Jensen-Abbott explains that Anton Diabelli, a piano teacher and music publisher, hit on the idea of compiling a set of variations (different arrangements of the same simple tune) as both a fundraising and business-generating effort. Fifty of Germany and Austria’s most respected composers, including Franz Schubert and the 11-year-old Franz Liszt, contributed pieces for the Diabelli Variations’ first volume (many great stories explain why Beethoven declined to participate, but most scholars doubt any are credible).
Jensen-Abbott notes that Diabelli also compiled Volume I out of a sense of nationalistic pride. Volume I showcases the amazing pool of contemporary talent (excepting Betthoven, the most popular composer of the era). By having each composer work from the same tune, the variations highlight diverse interpretations of one musical idea.
Fast-forward to 2017, as Jensen-Abbott began to think about Volume I, its reflection of a 19th-century definition of “diverse,” and how this might relate to diversity as a 21st-century value and point of pride for Albion.
“The original Variations are all written by white males from the same musical tradition,” says Jensen-Abbott, noting that several of the contributors had teacher-student or familial relationships or had worked for the same patrons. “I began to critically think about what it would be like to have a Diabelli that was global in scope and diverse in all regards: ethnicity, geography, gender, etc., as much as my grant money would allow.”
Today, the Diabelli Squared Project includes 10 commissioned works that decidedly reflect Jensen-Abbott’s criteria. Her composers range from a 2019 Albion alumnus to a 70-something jazz pianist, an international composer and music professor at the University of Colorado, and musicians in South Africa, Australia, Costa Rica and Germany. By the end of 2020, Jensen-Abbott expects the Project to include composers from six continents.

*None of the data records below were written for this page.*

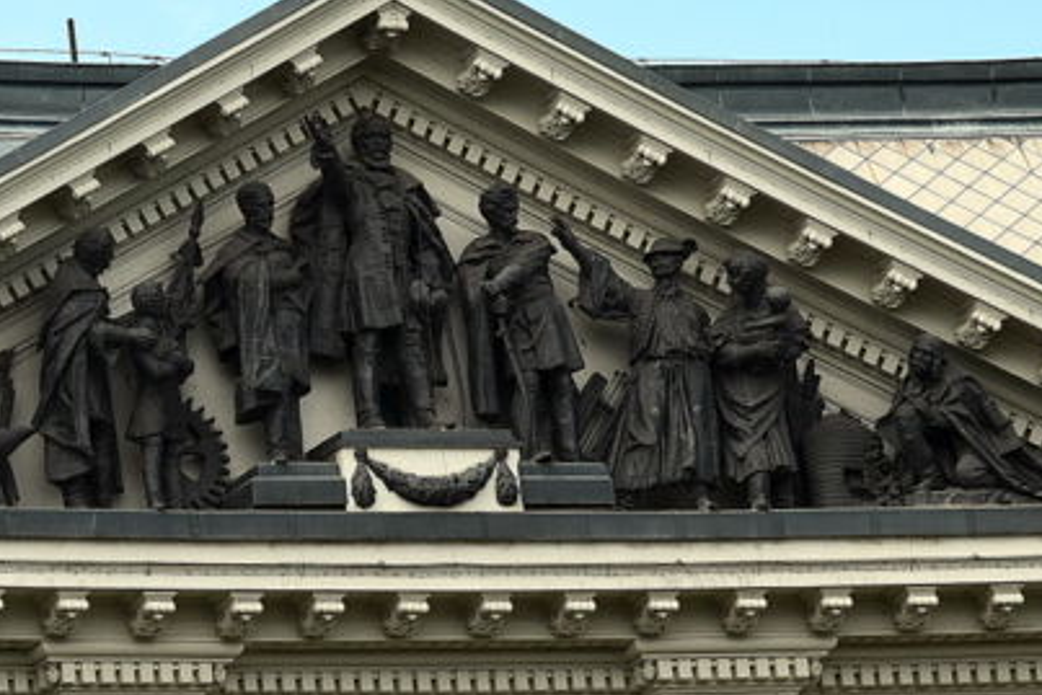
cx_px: 323
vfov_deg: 4.4
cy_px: 315
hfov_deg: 6.6
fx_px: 9062
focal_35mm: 313
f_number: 11
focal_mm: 105
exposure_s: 1/500
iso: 400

Jensen-Abbott is now preparing to record these first compositions during her spring 2021 sabbatical. Already, this preparation has had positive impacts on her teaching as well.
“The classes I teach culminate with exploring current trends in art music. This project has exposed me to the most recent trends in musical composition across several different countries,” she notes. “I am more closely (i.e. physically) aware of the techniques required to perform absolutely current music, and that has made me a better performing pianist, and hopefully, a better teacher for my piano students. Finally, the soundscapes created by each composer are just so intense and magical and different, that I am now hearing things in new ways and understanding composition in its most basic essence more critically.”

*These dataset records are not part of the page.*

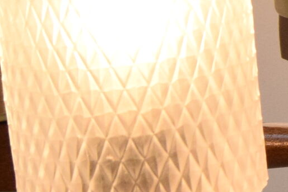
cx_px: 569
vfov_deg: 5.1
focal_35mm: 271
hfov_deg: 7.3
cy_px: 32
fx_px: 2168
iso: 1600
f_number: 9
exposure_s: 1/320
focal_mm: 31
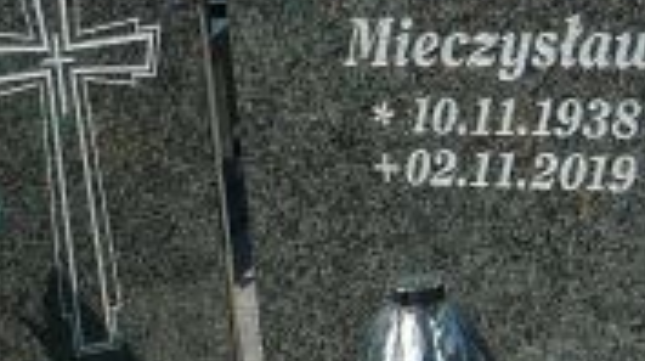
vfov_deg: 8.2
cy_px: 817
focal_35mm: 138
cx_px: 168
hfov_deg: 15.5
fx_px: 2357
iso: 80
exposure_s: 1/640
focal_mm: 5.2
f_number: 5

Jensen-Abbott explains that the Diabelli Squared Project’s website is launching now in order to attract the attention—and hopefully, compositions—from anyone, Free from a publishing deadline or page count, Jensen-Abbott sees the Project stretching indefinitely into the future.
She also sees it playing a part in making the world a better place.
“The variations form, at its inherent core, elevates diversity as an element to be appreciated and championed, while each variation maintains some kind of connection with the original theme,” Jensen-Abbott says. “The process is a commentary about social justice from a psychological, cultural, musical and structural viewpoint.
“If we are indeed going to be able to work together as a global society, we must be able to embrace difference as well as find commonalities between our varied cultures,” she adds. “This defines music and the liberal arts, and the Diabelli Squared Project is part of both.”